KAYIP KADINLARDAN BİR PARÇA:MİHRİ MÜŞFİK

“Kim Mihri?” belgeseli afişi

Bu coğrafyalarda kadının yaptıkları Penelope’nin dokuması gibi akşam yapılır sabah sökülür diyor “Kim Bu Mihri?” belgeselinde bir kadın. Henüz yayınlanmamış olan “Kim Bu Mihri” belgeselinin fragmanı sayesinde tanıdığım Mühri Müşfik’i araştırırken çok daha fazla benimsiyorum o sözleri. Sahip çıkamadıklarımızdan, yitip gidenlerimizden biri olan Mihri’den bahsetmek istiyorum ben de bu yüzden.

Döneminin ünlü hocalarından Dr. Mehmet Rasim’in kızı olarak dünyaya gelen Mihri ailesinin konumu ötürüyle ayrıcalıklı bir sınıfa mensuptur. Küçüklüğünden beri Batılı tarzda çok yönlü bir eğitime tabi tutulan Miri belli bir süre sonra tüm odağını resim sanatına verir.
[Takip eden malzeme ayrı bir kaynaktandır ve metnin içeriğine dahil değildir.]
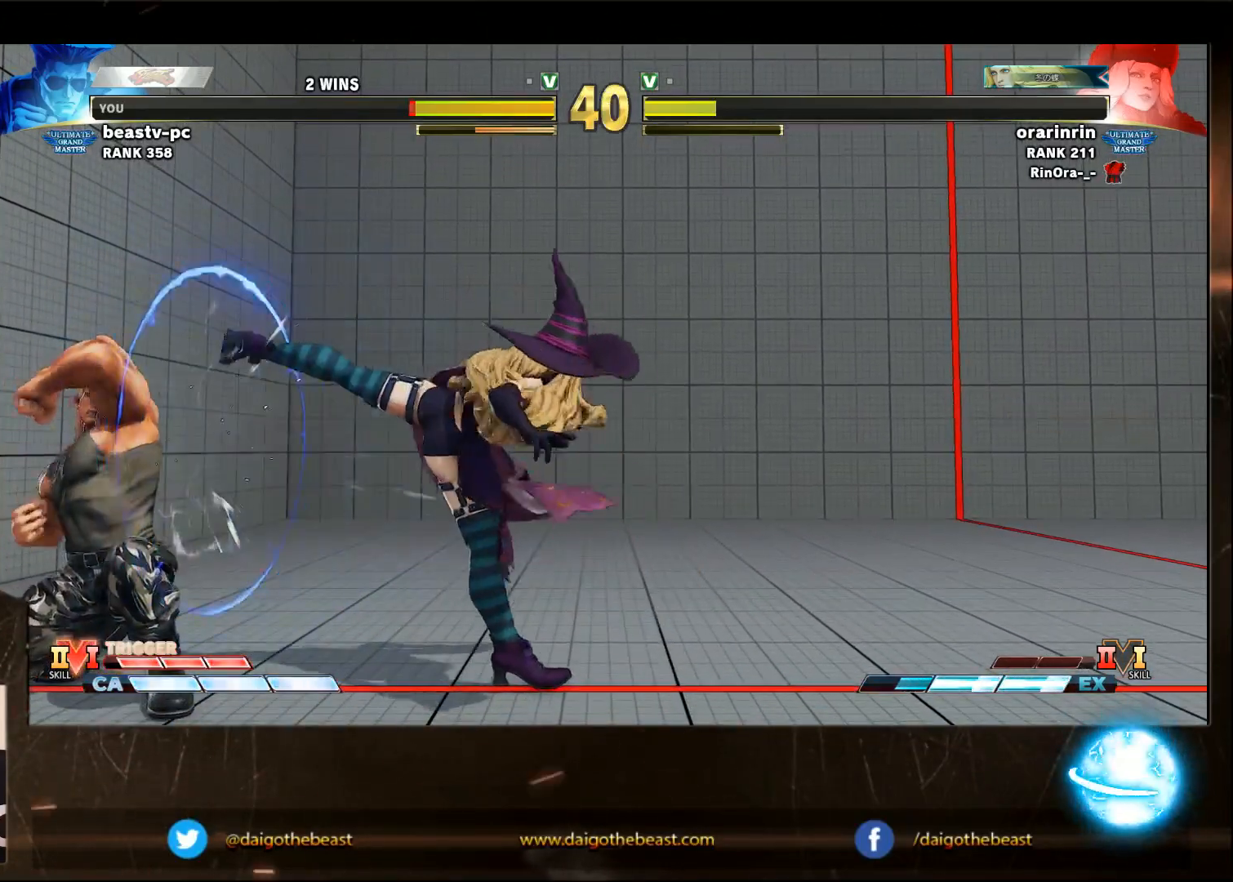
{"dt_ms": 500, "buttons": [], "left_stick": "down-left", "events": []}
Dönemin padişahı Abdülhamit tarafından eserleri fark edilir ve Mihri sarayın ressamın olan Fausto Zorna’dan ders almaya başlar.

Mihri Müşfik Hanım'ın otoportresi
Mihri Müşfik Hanım’ın otoportresi

Sanatla ilgilenmek bir kadının zarifliğine zariflik katar derler elbet peki ya sanatçı olmak? Leonardo Da Vinci, Van Gogh gibi hayatının tamamınını resim sanatına adamak? Bulunduğu köşk hayatında bunları yapamayacağını ve ailesi izin verse dahi bir kadın olarak Osmanlıdaki sanat okullarına giremeyeceğini fark eden Mihri bir gece ailesinden gizli bir trene biner ve Roma’ya doğru yola çıkar. Roma’da belirli bir süre eğitim alan Mihri oradan Paris’e geçer. Bir erkeğin himayesi altında olmadan, tek başına sürdürdüğü varoluş mücadelesi dikkatimizi çeker burada. 1800lü yıllarda bir kadın “kız başına” tamamen kendi imkanlarıyla Avrupa’ya gidip kendini geliştirip ve hayatını resim yaparak geçindirmeye başlar. İşi sayesinde o kadar tanınır hale gelir ki yaptığı eserlerin arasında Papa XV. Benedictus , Hristiyanların lideri, de vardır. Şunu da eklemek gerekir ki Mihri papayı resmeden ancak Hristiyan olmayan ilk ressamdır. Portenin varlığı çeşitli belgeler sonucu doğrulansa da resmin nerede olduğu halen bilinmemektedir. Roma’dan sonra Paris’e doğru yola koyulur ve orada “Çingene” adlı tablosunu Louvre Müzesi’ne kabul ettirir. “Bize niye kimse Mihri’den bahsetmedi?”diye düşünürüm o an. Biz niye hiç başarılı ressamların kadın olmadığını düşünerek büyütüldük?

Çingene” tablosu

Mihri sadece dönemin ve geleceğin kadınlarına öncü olmakla da kalmaz aslında. Eserleri ve çalışmalarıyla Osmanlı sanatındaki birçok ilklere öncü olur. Paris’te geçirdiği uzun bir süre sonrasında Türki’ye geri döner ve İstanbul (Darülmuallimat) Kız Öğretmen Okulu Resim Öğretmenliği (1913), İnas Sanayi-i Nefise Mektebi’nde profesörlüğe kadar yükselir. O dönemde çağdaşlaşmaya çalışan Türk resim sanatındaki en büyük problemlerimden biri de figür eğitimidir. Mihri Hanım’ın uğraşları sonucunda dönemin kadın öğrencileri erkeklerden çok daha önce figürlerle çalışmaya başlarlar. Türk resim sanatında figür kullanımında öncü olan Mihri aynı zamanda peyzaj çalışmasını ilk uygulamaya geçiren kişi olmasıyla da bilinir.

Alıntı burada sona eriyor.